• TASK TO CARRY OUT
Say nothing but the number of lines below in which the string "Credo" appears.

• TASK MATERIAL
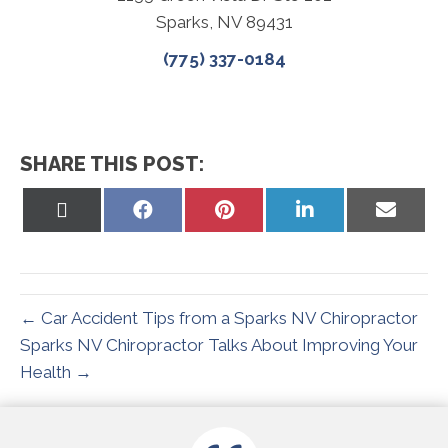
Sparks, NV 89431
(775) 337-0184
SHARE THIS POST:
Share
Share
Share
Share
Share
on
on
on
on
on
X
Facebook
Pinterest
LinkedIn
Email
(Twitter)
← Car Accident Tips from a Sparks NV Chiropractor
Sparks NV Chiropractor Talks About Improving Your
Health →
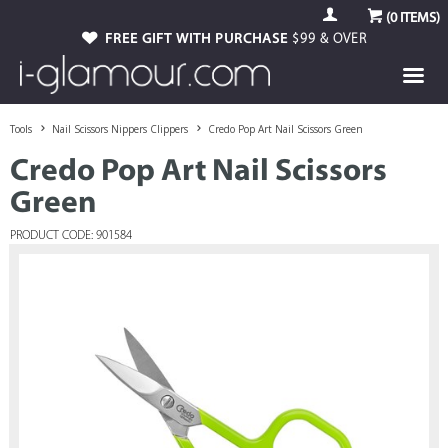
(
0
ITEMS)
FREE GIFT WITH PURCHASE
$99 & OVER
Tools
Nail Scissors Nippers Clippers
Credo Pop Art Nail Scissors Green
Credo Pop Art Nail Scissors
Green
PRODUCT CODE: 901584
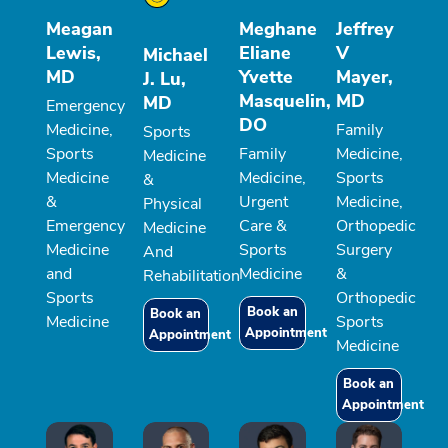
Meagan
Meghane
Jeffrey
Lewis,
Eliane
V
Michael
MD
Yvette
Mayer,
J. Lu,
Masquelin,
MD
MD
Emergency
DO
Medicine,
Family
Sports
Sports
Family
Medicine,
Medicine
Medicine
Medicine,
Sports
&
&
Urgent
Medicine,
Physical
Emergency
Care &
Orthopedic
Medicine
Medicine
Sports
Surgery
And
and
Medicine
&
Rehabilitation
Sports
Orthopedic
Book an
Book an
Medicine
Sports
Appointment
Appointment
Medicine
Book an
Appointment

• COMPLETED EXERCISE
2